Indeed, Tress said, one purpose of his group's critique, and one of the opportunities raised by the Nature papers, is to establish standards in the field for dealing with such datasets.
And to an extent this process is already ongoing. For instance, Aebersold said, groups like the CH-HPP have set forth principles on how such large datasets should be analyzed to achieve consistency across studies.
Albert Heck, chair of the Biomolecular Mass Spectrometry and Proteomics group at Utrecht University, told ProteoMonitor that the CNIO team's criticisms were most likely correct, but, he said, it wasn't necessarily something to "make a fuss of."
"The early genomes were full of mis-annotations and have seen thousands of corrections since [their initial release]," he said. "This is to be expected."
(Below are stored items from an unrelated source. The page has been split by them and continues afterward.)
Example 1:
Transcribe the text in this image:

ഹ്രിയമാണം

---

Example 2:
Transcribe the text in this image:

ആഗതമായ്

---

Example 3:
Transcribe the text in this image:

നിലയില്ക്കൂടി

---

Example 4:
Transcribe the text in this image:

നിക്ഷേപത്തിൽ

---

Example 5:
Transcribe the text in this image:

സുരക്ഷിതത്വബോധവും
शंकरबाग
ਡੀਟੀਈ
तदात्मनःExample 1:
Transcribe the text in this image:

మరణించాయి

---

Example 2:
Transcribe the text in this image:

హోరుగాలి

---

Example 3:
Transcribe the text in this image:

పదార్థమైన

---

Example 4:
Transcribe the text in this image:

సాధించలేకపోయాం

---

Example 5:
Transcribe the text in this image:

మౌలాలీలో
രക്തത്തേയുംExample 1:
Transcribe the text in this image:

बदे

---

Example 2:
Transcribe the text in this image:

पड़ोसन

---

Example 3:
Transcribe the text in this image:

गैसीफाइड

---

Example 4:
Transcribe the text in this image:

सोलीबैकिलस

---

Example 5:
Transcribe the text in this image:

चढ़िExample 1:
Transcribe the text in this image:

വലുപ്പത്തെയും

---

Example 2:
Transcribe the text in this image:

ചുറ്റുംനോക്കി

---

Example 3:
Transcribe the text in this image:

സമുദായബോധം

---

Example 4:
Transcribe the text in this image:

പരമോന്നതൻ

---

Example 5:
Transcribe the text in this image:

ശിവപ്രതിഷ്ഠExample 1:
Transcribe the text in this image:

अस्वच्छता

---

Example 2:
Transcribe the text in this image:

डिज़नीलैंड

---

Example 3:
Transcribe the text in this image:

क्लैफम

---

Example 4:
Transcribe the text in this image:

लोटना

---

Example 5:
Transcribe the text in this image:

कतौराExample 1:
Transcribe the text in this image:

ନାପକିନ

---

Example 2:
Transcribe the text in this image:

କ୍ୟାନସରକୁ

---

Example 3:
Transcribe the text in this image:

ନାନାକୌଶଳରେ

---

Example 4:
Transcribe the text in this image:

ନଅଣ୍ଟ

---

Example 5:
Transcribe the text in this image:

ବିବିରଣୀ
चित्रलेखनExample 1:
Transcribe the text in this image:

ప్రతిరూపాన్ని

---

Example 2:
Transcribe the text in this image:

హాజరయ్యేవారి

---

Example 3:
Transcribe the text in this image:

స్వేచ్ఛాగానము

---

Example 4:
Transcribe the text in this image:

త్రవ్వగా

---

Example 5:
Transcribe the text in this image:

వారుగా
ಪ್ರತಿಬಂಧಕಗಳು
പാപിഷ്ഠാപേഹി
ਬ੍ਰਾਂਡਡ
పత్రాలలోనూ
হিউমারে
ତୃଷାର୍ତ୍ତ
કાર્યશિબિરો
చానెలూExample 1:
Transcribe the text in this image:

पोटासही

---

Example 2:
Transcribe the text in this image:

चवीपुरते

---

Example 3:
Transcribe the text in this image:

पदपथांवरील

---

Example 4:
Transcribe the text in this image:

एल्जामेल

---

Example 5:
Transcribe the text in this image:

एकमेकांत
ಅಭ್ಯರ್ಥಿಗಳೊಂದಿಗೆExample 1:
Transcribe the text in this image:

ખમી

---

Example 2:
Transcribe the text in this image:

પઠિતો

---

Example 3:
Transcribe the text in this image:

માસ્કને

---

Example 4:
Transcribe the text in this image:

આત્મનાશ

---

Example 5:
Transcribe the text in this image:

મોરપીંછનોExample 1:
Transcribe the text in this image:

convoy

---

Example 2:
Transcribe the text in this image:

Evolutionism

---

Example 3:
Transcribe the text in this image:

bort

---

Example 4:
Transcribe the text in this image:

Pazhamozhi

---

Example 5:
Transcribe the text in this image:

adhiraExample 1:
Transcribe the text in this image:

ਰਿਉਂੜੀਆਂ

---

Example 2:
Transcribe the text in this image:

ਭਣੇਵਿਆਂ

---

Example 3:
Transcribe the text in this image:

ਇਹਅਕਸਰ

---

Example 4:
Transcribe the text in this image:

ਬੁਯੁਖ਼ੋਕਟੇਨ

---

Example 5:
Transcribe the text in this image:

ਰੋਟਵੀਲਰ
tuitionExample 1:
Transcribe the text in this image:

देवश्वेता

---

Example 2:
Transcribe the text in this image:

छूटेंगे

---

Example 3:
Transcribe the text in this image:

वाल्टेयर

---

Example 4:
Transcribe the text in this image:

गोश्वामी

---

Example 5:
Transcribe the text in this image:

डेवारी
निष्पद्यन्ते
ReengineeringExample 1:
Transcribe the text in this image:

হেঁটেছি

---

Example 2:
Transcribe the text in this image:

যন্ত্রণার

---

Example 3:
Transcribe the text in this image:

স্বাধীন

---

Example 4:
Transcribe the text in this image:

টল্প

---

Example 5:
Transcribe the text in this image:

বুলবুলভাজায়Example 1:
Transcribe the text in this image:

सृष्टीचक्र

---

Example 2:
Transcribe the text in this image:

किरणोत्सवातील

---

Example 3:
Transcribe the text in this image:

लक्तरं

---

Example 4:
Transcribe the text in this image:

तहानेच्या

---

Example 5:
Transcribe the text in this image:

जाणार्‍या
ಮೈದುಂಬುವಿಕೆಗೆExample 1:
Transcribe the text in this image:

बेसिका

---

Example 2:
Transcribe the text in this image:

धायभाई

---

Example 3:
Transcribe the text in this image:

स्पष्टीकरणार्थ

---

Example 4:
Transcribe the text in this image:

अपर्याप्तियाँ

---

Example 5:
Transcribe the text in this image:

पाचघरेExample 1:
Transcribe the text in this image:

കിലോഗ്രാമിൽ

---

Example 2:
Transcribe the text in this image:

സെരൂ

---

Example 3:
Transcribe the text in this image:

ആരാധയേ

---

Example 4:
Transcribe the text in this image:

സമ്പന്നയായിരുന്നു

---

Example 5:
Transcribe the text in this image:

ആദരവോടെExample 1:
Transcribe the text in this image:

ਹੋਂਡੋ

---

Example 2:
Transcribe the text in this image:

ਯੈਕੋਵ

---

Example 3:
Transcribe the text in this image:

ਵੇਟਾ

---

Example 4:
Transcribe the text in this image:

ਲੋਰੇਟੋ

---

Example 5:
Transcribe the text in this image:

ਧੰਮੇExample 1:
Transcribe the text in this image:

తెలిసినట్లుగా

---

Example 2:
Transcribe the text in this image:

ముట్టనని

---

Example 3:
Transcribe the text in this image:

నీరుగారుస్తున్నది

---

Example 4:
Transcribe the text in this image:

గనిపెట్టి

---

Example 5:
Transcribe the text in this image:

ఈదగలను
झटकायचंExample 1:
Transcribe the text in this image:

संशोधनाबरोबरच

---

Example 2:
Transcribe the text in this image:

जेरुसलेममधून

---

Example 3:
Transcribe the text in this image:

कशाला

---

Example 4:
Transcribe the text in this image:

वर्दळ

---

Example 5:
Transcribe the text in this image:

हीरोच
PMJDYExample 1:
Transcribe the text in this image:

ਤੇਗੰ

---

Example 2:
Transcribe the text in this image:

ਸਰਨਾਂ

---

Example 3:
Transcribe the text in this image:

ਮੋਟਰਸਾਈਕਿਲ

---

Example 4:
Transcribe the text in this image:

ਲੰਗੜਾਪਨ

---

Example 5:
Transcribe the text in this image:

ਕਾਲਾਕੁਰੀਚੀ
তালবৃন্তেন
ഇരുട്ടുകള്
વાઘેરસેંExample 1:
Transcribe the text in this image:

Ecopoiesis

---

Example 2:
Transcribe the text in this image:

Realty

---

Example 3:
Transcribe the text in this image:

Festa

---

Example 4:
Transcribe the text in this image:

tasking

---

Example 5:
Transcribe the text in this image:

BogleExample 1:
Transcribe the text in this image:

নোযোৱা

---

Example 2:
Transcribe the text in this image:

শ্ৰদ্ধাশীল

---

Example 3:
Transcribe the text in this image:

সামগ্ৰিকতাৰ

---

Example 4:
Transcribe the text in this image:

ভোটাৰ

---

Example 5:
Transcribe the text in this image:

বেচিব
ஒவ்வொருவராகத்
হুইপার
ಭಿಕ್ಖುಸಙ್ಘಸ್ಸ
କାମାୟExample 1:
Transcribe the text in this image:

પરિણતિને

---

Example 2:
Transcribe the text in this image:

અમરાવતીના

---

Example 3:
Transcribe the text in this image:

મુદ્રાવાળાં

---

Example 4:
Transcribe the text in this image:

Moreover, he said, the Pandey and Kuster teams should be lauded for making all their data publicly available so that they can be scrutinized by other groups.
Aebersold agreed, noting that "the good thing about the situation is that the data are generally high quality and they are accessible… [which] allows specialists like the [CNIO] group to reevaluate the interpretation of the data using different analysis strategies."
Aebersold also questioned more generally proteomics' emphasis on generating large numbers of protein identifications, noting that a significant portion of the field has, in his opinion, focused "way too strongly" on this goal.
While he acknowledged that it was good to have benchmarks to track the field's progress, such lists, he noted, are difficult to compare in a one-to-one manner given the different experimental variables and assumptions involved.